The Record pats the governor on the back today in an editorial — and with good reason. The governor has held off on signing the 20 percent tax credit into law as a “way of pressuring reluctant lawmakers into following through on substantive change.”
Lawmakers, of course, have been rather timid in their commitment to reform — “particularly in regard to dual office holding.”
But Corzine should continue to pressure lawmakers to make the ban on dual office holding complete. No grandfathering. The governor has the bully pulpit, and he should use it to get the public’s attention.
Almost 80 percent of New Jersey voters agree with Corzine. In a recent poll, they said state lawmakers should not be allowed to have another government job of any kind, elected or otherwise.

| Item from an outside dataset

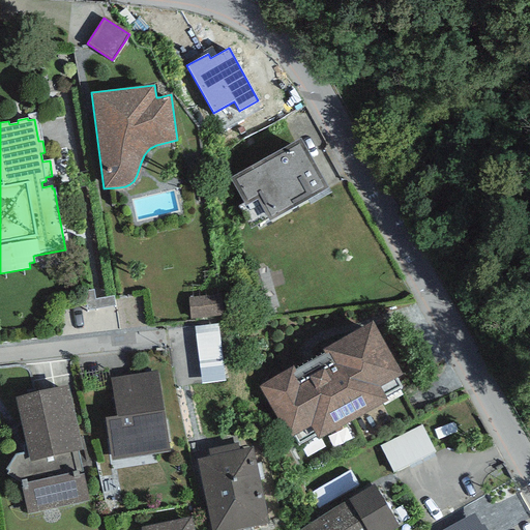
[(328,188),(299,138),(229,178),(245,206),(257,200),(269,222),(328,188)]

The governor’s vision of real change in New Jersey also includes pension and health care benefit reforms for all elected and appointed officials, not just public employees. It includes more transparency in political campaign contributions at all levels of government. Corzine wants to end pay-to-play and eliminate “wheeling,” the practice that both Democrats and Republicans use to evade campaign contribution limits by moving money from one part of the state to the other in general elections.
This is a vision that threatens the very heart of the state’s political power structure. But it’s what true reform is all about.
Let’s hope his pressure works and we get more than the lukewarm reforms currently being served.